Logo que a Igreja Assembleia de Deus Ministério do Belém fechou os templos, a fim de atender a determinação do Ministério da Saúde, e passou a realizar os cultos online transmitidos pela TV AD Belém, o Mãos Consagradas solicitou imediatamente a implantação do recurso de acessibilidade comunicacional: janela de Libras. O recurso utiliza-se de uma câmera própria para a interpretação e pode ser observada sempre à direita da tela de qualquer aparelho. “A visão deles (dos surdos) depende da Libras, e são poucas as redes de televisão e outras mídias que têm essa facilidade para eles se comunicarem”, disse Priscilla Sforcin.

Como se pôde observar, o intérprete de LIBRAS exerce importante papel missionário, sem o qual seria impossível informar ao surdo sobre o plano da salvação. A intérprete Zulmira destaca a necessidade de se divulgar o trabalho dos intérpretes. “Nossa igreja sede passou a ter cultos online com interpretação simultânea para surdos. Entretanto, nas divulgações dos cultos nas mídias sociais isso sequer é mencionado. Hoje sabemos o alcance enorme que as redes sociais têm. Nossa igreja é missionaria, mas, infelizmente, o povo surdo (tem língua e costumes próprios) não é visto como uma nação a ser alcançada.  Que a ordem de nosso Senhor Jesus Cristo a cada dia ecoe nos corações de todos nós:  “Portanto ide, fazei discípulos de todas as NAÇÕES, batizando-os em nome do Pai, e do Filho, e do Espírito Santo” (Mt 28.9), Ressaltou.

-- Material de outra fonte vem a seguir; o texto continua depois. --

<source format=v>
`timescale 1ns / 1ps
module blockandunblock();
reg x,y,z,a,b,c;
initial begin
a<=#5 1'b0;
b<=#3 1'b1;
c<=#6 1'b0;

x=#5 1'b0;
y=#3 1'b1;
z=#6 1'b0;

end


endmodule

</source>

Nos últimos anos, o Ministério Mãos Consagradas rompeu as barreiras e estendeu-se a muitos Setores além da AD Belém Sede. Hoje, existe a atuação de interpretes de LIBRAS nos Setores 03 – Lapa, 04 – Santana, 06 – Indianópolis, 07 – Guaianases, 10 – Barueri, 11 – São Mateus, 13 Suzano, 14 – JD. Ângela, 19 – Guarulhos, 26 – Carapicuíba, 34 – Pinheiros, 39 – XV Novembro, 50 – Parelheiros, 63 – Cid. Tiradente e 117 – Vl. Talaríco.